En tant qu'urbanistes, nous pouvons contribuer à remettre en question la fausse normalité et à créer des villes plus inclusives. En appliquant la recherche ethnographique et la recherche sur les utilisateurs à la conception et à la politique, nous pouvons aller au-delà des hypothèses et commencer à recueillir des données significatives sur ce que les gens attendent de l'expérience urbaine. Partir des gens, de leurs besoins, de leurs valeurs et de leurs comportements permet de contourner les opinions existantes ; c'est une façon d'ancrer la conversation dans des possibilités de transformation clairement définies. Pour ce faire, nous devons parler aux gens. Rien ne remplace l'écoute, l'observation et la conception avec les communautés par le biais d'une recherche qualitative et quantitative réfléchie et collaborative. Nous ne pouvons pas prétendre comprendre les gens sans cela.
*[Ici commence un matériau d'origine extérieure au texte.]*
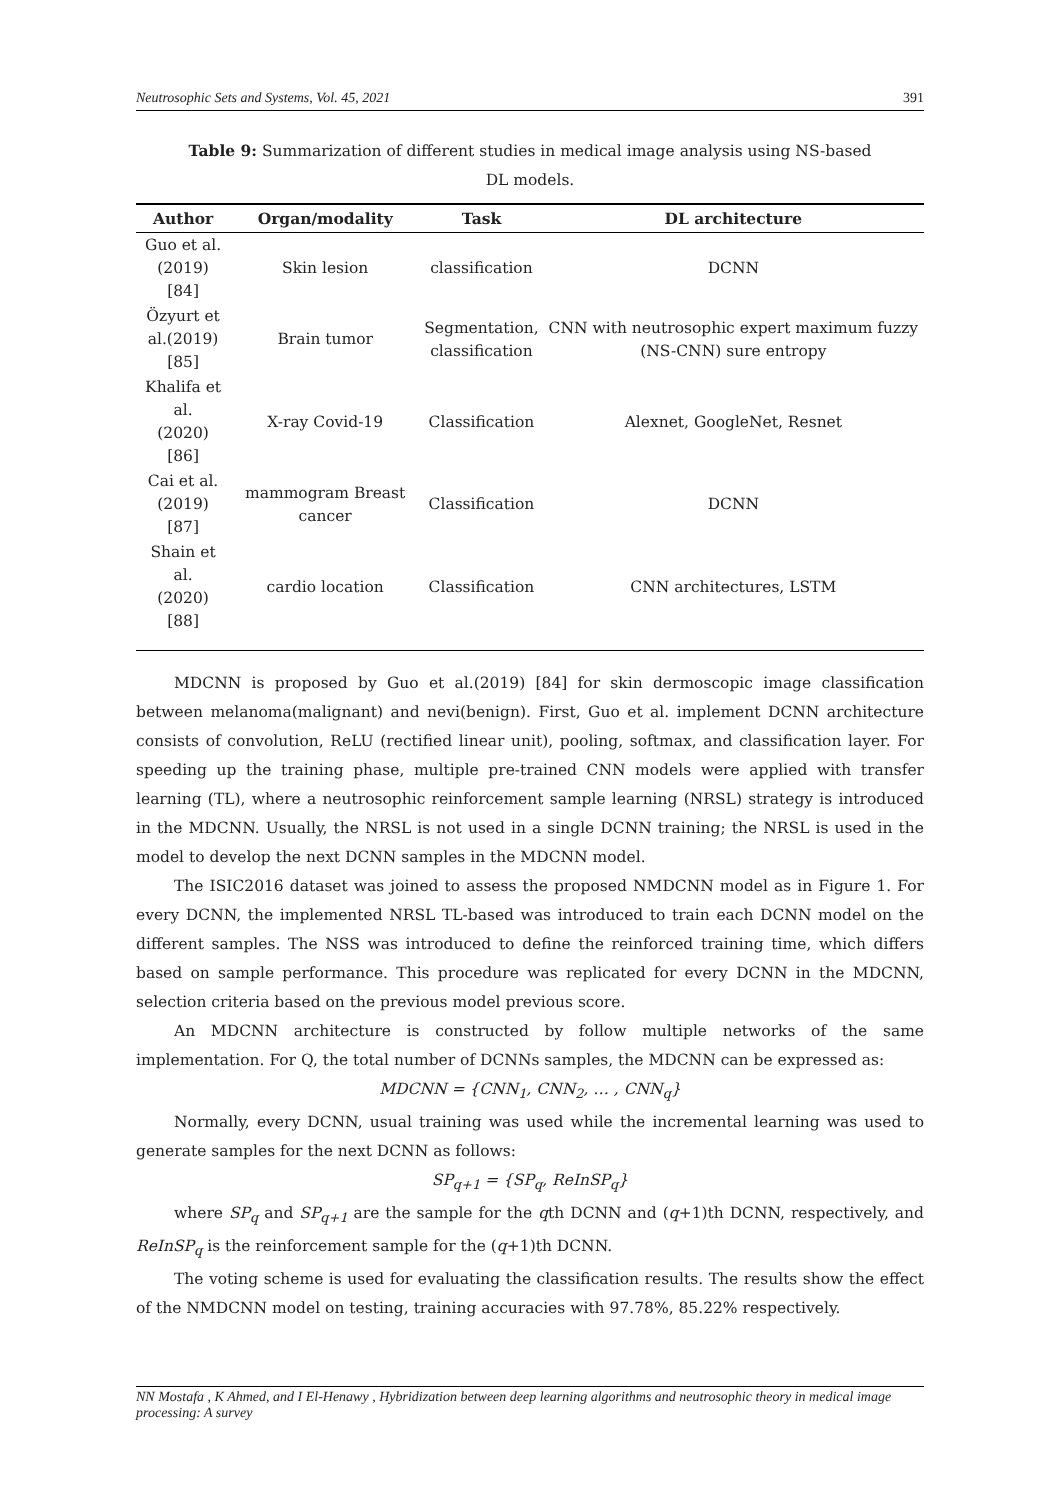Neutrosophic Sets and Systems, Vol. 45, 2021 391
Table 9: Summarization of different studies in medical image analysis using NS-based DL models.
| Author | Organ/modality | Task | DL architecture |
| --- | --- | --- | --- |
| Guo et al. (2019) [84] | Skin lesion | classification | DCNN |
| Özyurt et al.(2019) [85] | Brain tumor | Segmentation, classification | CNN with neutrosophic expert maximum fuzzy (NS-CNN) sure entropy |
| Khalifa et al. (2020) [86] | X-ray Covid-19 | Classification | Alexnet, GoogleNet, Resnet |
| Cai et al. (2019) [87] | mammogram Breast cancer | Classification | DCNN |
| Shain et al. (2020) [88] | cardio location | Classification | CNN architectures, LSTM |
MDCNN is proposed by Guo et al.(2019) [84] for skin dermoscopic image classification between melanoma(malignant) and nevi(benign). First, Guo et al. implement DCNN architecture consists of convolution, ReLU (rectified linear unit), pooling, softmax, and classification layer. For speeding up the training phase, multiple pre-trained CNN models were applied with transfer learning (TL), where a neutrosophic reinforcement sample learning (NRSL) strategy is introduced in the MDCNN. Usually, the NRSL is not used in a single DCNN training; the NRSL is used in the model to develop the next DCNN samples in the MDCNN model.
The ISIC2016 dataset was joined to assess the proposed NMDCNN model as in Figure 1. For every DCNN, the implemented NRSL TL-based was introduced to train each DCNN model on the different samples. The NSS was introduced to define the reinforced training time, which differs based on sample performance. This procedure was replicated for every DCNN in the MDCNN, selection criteria based on the previous model previous score.
An MDCNN architecture is constructed by follow multiple networks of the same implementation. For Q, the total number of DCNNs samples, the MDCNN can be expressed as:
MDCNN = {CNN<sub>1</sub>, CNN<sub>2</sub>, … , CNN<sub>q</sub>}
Normally, every DCNN, usual training was used while the incremental learning was used to generate samples for the next DCNN as follows:
SP<sub>q+1</sub> = {SP<sub>q</sub>, ReInSP<sub>q</sub>}
where SP<sub>q</sub> and SP<sub>q+1</sub> are the sample for the qth DCNN and (q+1)th DCNN, respectively, and ReInSP<sub>q</sub> is the reinforcement sample for the (q+1)th DCNN.
The voting scheme is used for evaluating the classification results. The results show the effect of the NMDCNN model on testing, training accuracies with 97.78%, 85.22% respectively.
NN Mostafa , K Ahmed, and I El-Henawy , Hybridization between deep learning algorithms and neutrosophic theory in medical image processing: A survey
En tant qu'acteurs de la ville, nous pouvons participer à la remise en question de la fausse normalité et créer des villes plus inclusives.

Rebecca Chau

Concepteur d'expérience senior

Le genre et l'expérience du transport

Les transports publics constituent un contexte clé pour cette approche. L'année dernière, au seuil de la pandémie, nous avons collaboré avec Transport Infrastructure Ireland à une étude sur les femmes et leurs besoins en matière de transport.
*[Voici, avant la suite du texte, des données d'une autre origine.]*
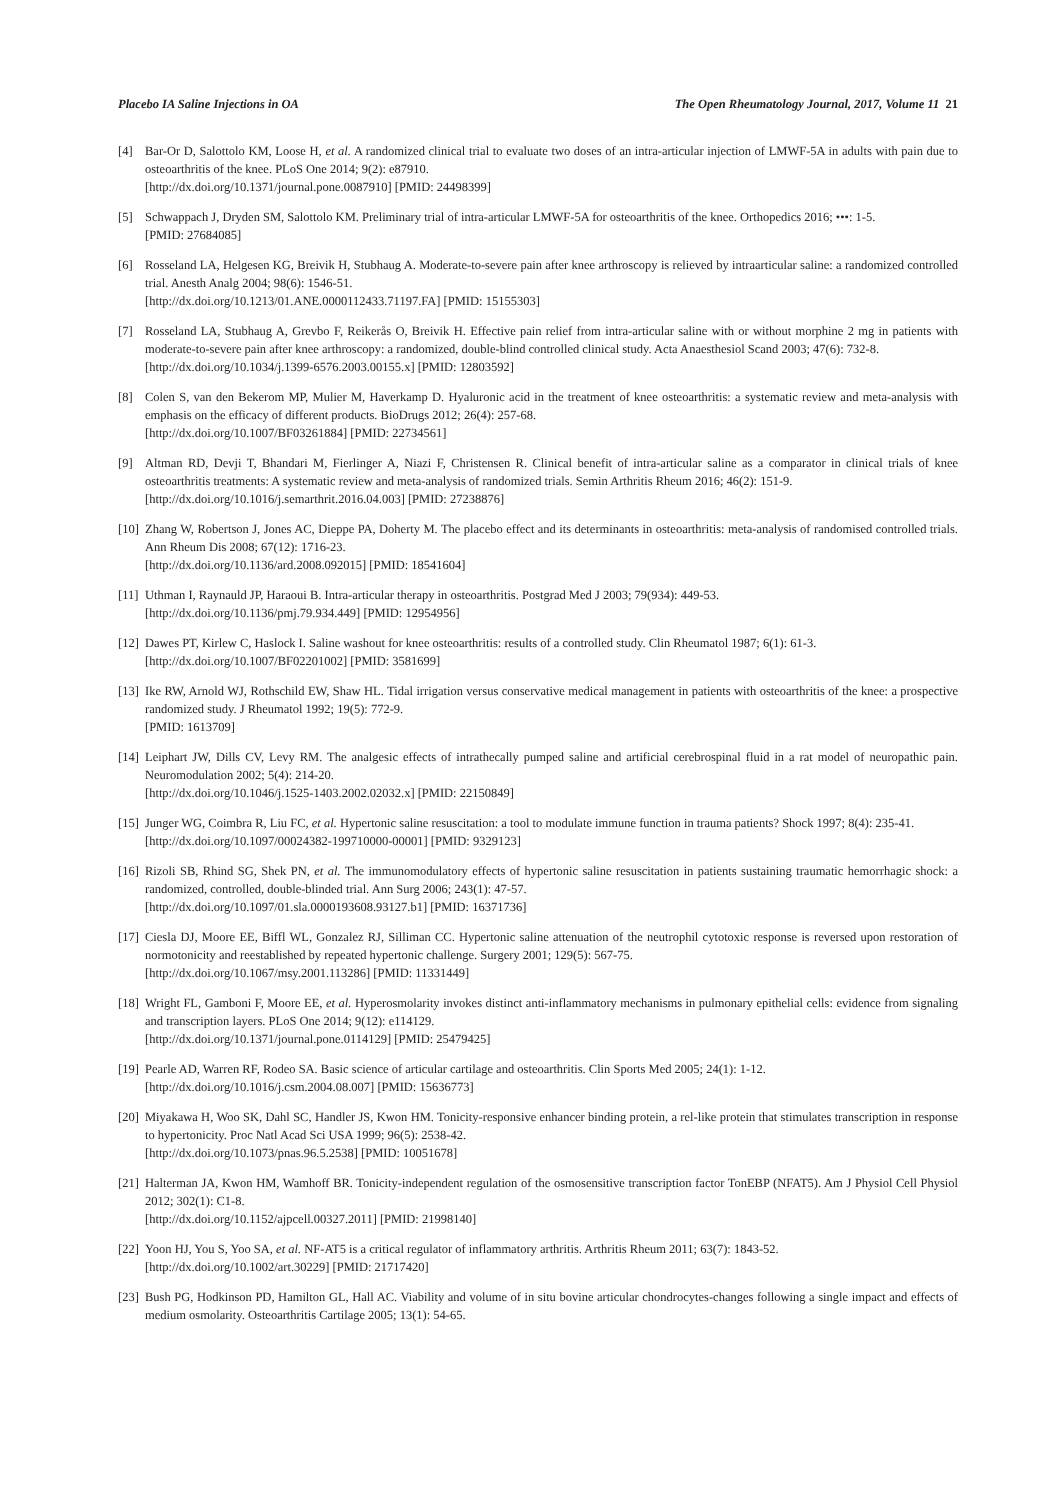Placebo IA Saline Injections in OA The Open Rheumatology Journal, 2017, Volume 11 21
[4] Bar-Or D, Salottolo KM, Loose H, et al. A randomized clinical trial to evaluate two doses of an intra-articular injection of LMWF-5A in adults with pain due to osteoarthritis of the knee. PLoS One 2014; 9(2): e87910.
[http://dx.doi.org/10.1371/journal.pone.0087910] [PMID: 24498399]
[5] Schwappach J, Dryden SM, Salottolo KM. Preliminary trial of intra-articular LMWF-5A for osteoarthritis of the knee. Orthopedics 2016; •••: 1-5.
[PMID: 27684085]
[6] Rosseland LA, Helgesen KG, Breivik H, Stubhaug A. Moderate-to-severe pain after knee arthroscopy is relieved by intraarticular saline: a randomized controlled trial. Anesth Analg 2004; 98(6): 1546-51.
[http://dx.doi.org/10.1213/01.ANE.0000112433.71197.FA] [PMID: 15155303]
[7] Rosseland LA, Stubhaug A, Grevbo F, Reikerås O, Breivik H. Effective pain relief from intra-articular saline with or without morphine 2 mg in patients with moderate-to-severe pain after knee arthroscopy: a randomized, double-blind controlled clinical study. Acta Anaesthesiol Scand 2003; 47(6): 732-8.
[http://dx.doi.org/10.1034/j.1399-6576.2003.00155.x] [PMID: 12803592]
[8] Colen S, van den Bekerom MP, Mulier M, Haverkamp D. Hyaluronic acid in the treatment of knee osteoarthritis: a systematic review and meta-analysis with emphasis on the efficacy of different products. BioDrugs 2012; 26(4): 257-68.
[http://dx.doi.org/10.1007/BF03261884] [PMID: 22734561]
[9] Altman RD, Devji T, Bhandari M, Fierlinger A, Niazi F, Christensen R. Clinical benefit of intra-articular saline as a comparator in clinical trials of knee osteoarthritis treatments: A systematic review and meta-analysis of randomized trials. Semin Arthritis Rheum 2016; 46(2): 151-9.
[http://dx.doi.org/10.1016/j.semarthrit.2016.04.003] [PMID: 27238876]
[10]
Zhang W, Robertson J, Jones AC, Dieppe PA, Doherty M. The placebo effect and its determinants in osteoarthritis: meta-analysis of randomised controlled trials. Ann Rheum Dis 2008; 67(12): 1716-23.
[http://dx.doi.org/10.1136/ard.2008.092015] [PMID: 18541604]
[11]
Uthman I, Raynauld JP, Haraoui B. Intra-articular therapy in osteoarthritis. Postgrad Med J 2003; 79(934): 449-53.
[http://dx.doi.org/10.1136/pmj.79.934.449] [PMID: 12954956]
[12]
Dawes PT, Kirlew C, Haslock I. Saline washout for knee osteoarthritis: results of a controlled study. Clin Rheumatol 1987; 6(1): 61-3.
[http://dx.doi.org/10.1007/BF02201002] [PMID: 3581699]
[13]
Ike RW, Arnold WJ, Rothschild EW, Shaw HL. Tidal irrigation versus conservative medical management in patients with osteoarthritis of the knee: a prospective randomized study. J Rheumatol 1992; 19(5): 772-9.
[PMID: 1613709]
[14]
Leiphart JW, Dills CV, Levy RM. The analgesic effects of intrathecally pumped saline and artificial cerebrospinal fluid in a rat model of neuropathic pain. Neuromodulation 2002; 5(4): 214-20.
[http://dx.doi.org/10.1046/j.1525-1403.2002.02032.x] [PMID: 22150849]
[15]
Junger WG, Coimbra R, Liu FC, et al. Hypertonic saline resuscitation: a tool to modulate immune function in trauma patients? Shock 1997; 8(4): 235-41.
[http://dx.doi.org/10.1097/00024382-199710000-00001] [PMID: 9329123]
[16]
Rizoli SB, Rhind SG, Shek PN, et al. The immunomodulatory effects of hypertonic saline resuscitation in patients sustaining traumatic hemorrhagic shock: a randomized, controlled, double-blinded trial. Ann Surg 2006; 243(1): 47-57.
[http://dx.doi.org/10.1097/01.sla.0000193608.93127.b1] [PMID: 16371736]
[17]
Ciesla DJ, Moore EE, Biffl WL, Gonzalez RJ, Silliman CC. Hypertonic saline attenuation of the neutrophil cytotoxic response is reversed upon restoration of normotonicity and reestablished by repeated hypertonic challenge. Surgery 2001; 129(5): 567-75.
[http://dx.doi.org/10.1067/msy.2001.113286] [PMID: 11331449]
[18]
Wright FL, Gamboni F, Moore EE, et al. Hyperosmolarity invokes distinct anti-inflammatory mechanisms in pulmonary epithelial cells: evidence from signaling and transcription layers. PLoS One 2014; 9(12): e114129.
[http://dx.doi.org/10.1371/journal.pone.0114129] [PMID: 25479425]
[19]
Pearle AD, Warren RF, Rodeo SA. Basic science of articular cartilage and osteoarthritis. Clin Sports Med 2005; 24(1): 1-12.
[http://dx.doi.org/10.1016/j.csm.2004.08.007] [PMID: 15636773]
[20]
Miyakawa H, Woo SK, Dahl SC, Handler JS, Kwon HM. Tonicity-responsive enhancer binding protein, a rel-like protein that stimulates transcription in response to hypertonicity. Proc Natl Acad Sci USA 1999; 96(5): 2538-42.
[http://dx.doi.org/10.1073/pnas.96.5.2538] [PMID: 10051678]
[21]
Halterman JA, Kwon HM, Wamhoff BR. Tonicity-independent regulation of the osmosensitive transcription factor TonEBP (NFAT5). Am J Physiol Cell Physiol 2012; 302(1): C1-8.
[http://dx.doi.org/10.1152/ajpcell.00327.2011] [PMID: 21998140]
[22]
Yoon HJ, You S, Yoo SA, et al. NF-AT5 is a critical regulator of inflammatory arthritis. Arthritis Rheum 2011; 63(7): 1843-52.
[http://dx.doi.org/10.1002/art.30229] [PMID: 21717420]
[23]
Bush PG, Hodkinson PD, Hamilton GL, Hall AC. Viability and volume of in situ bovine articular chondrocytes-changes following a single impact and effects of medium osmolarity. Osteoarthritis Cartilage 2005; 13(1): 54-65.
En réponse à un manque flagrant de données ventilées par sexe et à la nécessité urgente de décarboniser les transports, nous avons cherché à comprendre comment les transports pouvaient être conçus pour répondre aux besoins des femmes. Grâce à des entretiens individuels au domicile des personnes et à des trajets en voiture, à des observations comportementales sur le réseau et à une enquête représentative auprès d'un millier de personnes, la recherche a permis de dégager des conclusions très précises, qui posent des défis opportuns aux concepteurs et aux décideurs politiques.
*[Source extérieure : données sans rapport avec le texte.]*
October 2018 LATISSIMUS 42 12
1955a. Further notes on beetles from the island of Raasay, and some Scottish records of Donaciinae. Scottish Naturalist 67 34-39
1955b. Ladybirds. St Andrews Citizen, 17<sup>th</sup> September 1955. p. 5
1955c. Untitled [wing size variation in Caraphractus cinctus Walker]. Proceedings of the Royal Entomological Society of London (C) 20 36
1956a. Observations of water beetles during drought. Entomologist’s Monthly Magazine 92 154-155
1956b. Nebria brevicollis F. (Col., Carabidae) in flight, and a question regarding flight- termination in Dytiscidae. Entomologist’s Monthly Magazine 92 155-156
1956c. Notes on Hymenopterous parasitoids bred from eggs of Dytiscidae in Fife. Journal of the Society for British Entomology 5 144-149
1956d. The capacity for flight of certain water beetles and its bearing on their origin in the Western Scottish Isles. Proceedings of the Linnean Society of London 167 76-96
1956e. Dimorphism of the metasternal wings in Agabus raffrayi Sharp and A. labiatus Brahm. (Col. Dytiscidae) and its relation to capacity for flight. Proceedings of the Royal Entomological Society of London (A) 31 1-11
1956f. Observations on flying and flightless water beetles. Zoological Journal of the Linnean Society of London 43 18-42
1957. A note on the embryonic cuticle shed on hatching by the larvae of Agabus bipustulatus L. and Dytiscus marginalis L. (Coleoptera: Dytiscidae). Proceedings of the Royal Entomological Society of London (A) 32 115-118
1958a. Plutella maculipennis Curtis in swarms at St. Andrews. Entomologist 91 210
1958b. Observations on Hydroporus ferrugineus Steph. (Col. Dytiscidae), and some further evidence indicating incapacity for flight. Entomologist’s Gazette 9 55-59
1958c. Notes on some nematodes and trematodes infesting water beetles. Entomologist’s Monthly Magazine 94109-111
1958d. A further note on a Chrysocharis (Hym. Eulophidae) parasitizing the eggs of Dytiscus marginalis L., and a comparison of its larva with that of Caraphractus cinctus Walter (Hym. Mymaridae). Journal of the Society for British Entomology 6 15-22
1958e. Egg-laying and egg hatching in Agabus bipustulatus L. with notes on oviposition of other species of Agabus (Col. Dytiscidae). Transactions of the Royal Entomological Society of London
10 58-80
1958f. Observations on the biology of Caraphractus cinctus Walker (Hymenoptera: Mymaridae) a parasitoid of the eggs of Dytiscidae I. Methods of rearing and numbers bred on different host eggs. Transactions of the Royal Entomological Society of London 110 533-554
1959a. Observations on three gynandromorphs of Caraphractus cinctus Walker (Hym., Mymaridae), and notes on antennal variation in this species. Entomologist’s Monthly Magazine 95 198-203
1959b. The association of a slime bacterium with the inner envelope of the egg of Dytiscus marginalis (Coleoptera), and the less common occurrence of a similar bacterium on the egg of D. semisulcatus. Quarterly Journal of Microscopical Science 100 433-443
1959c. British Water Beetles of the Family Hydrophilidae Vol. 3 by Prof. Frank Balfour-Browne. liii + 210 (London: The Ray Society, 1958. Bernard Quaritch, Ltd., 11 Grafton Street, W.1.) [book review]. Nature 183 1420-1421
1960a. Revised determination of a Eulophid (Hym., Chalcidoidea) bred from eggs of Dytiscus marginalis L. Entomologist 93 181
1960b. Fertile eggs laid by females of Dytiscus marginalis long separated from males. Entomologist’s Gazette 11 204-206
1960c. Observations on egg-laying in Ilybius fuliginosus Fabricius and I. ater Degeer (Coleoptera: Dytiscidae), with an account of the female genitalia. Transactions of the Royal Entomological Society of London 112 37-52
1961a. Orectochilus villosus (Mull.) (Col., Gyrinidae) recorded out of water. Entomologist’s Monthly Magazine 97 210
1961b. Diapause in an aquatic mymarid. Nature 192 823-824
Les résultats répondent aux questions suivantes :

  • Modes de transport : comment les modes de transport durables peuvent-ils concurrencer la voiture ?
  • Rôles familiaux : comment la compréhension de l'unité familiale peut-elle influencer les choix de modes de transport durables ?
  • Sécurité : comment les femmes peuvent-elles se sentir en sécurité dans les transports ?
  • Inclusion : comment les transports peuvent-ils prendre en compte les divers besoins et contextes de toutes les femmes ?
  • Favoriser le changement : comment pouvons-nous accélérer les changements de comportement durables ?

Le rapport est émaillé d'histoires de femmes avec lesquelles nous nous sommes entretenus (bien que leurs identités aient été protégées), dont les expériences personnelles ont trouvé un écho auprès de nombreuses parties prenantes féminines et ont suscité la surprise et l'horreur de la part de nombreux publics masculins. Nous apprenons ainsi qu'Alice se sent vulnérable lorsqu'elle attend à l'arrêt de bus après avoir terminé son service en début de soirée dans un café et qu'elle attend le dernier moment pour courir et attraper le bus. Ou encore d'Amanda, aspirante psychologue, qui passe une grande partie de sa journée à conduire dans les embouteillages, à transporter son fils et les enfants dont elle s'occupe, ce qui lui laisse peu de temps pour autre chose. Ce n'est qu'en mettant le doigt sur les problèmes critiques et les besoins non satisfaits des femmes que nous pourrons favoriser un changement de comportement durable et rendre les transports neutres du point de vue du genre.

Nous nous devons de rendre l'expérience urbaine plus inclusive. Les énormes défis posés aux villes par la pandémie ont illustré la nécessité d'analyser en permanence ce dont les gens ont réellement besoin et ce qu'ils attendent de leurs villes. La conception centrée sur les personnes, la conception stratégique et les méthodes de recherche sur les utilisateurs constituent un plan directeur pour nous permettre d'y parvenir. Corrigeons donc le tir, remettons en question les idées reçues (et les préjugés sexistes) et créons des villes qui fonctionnent pour tous.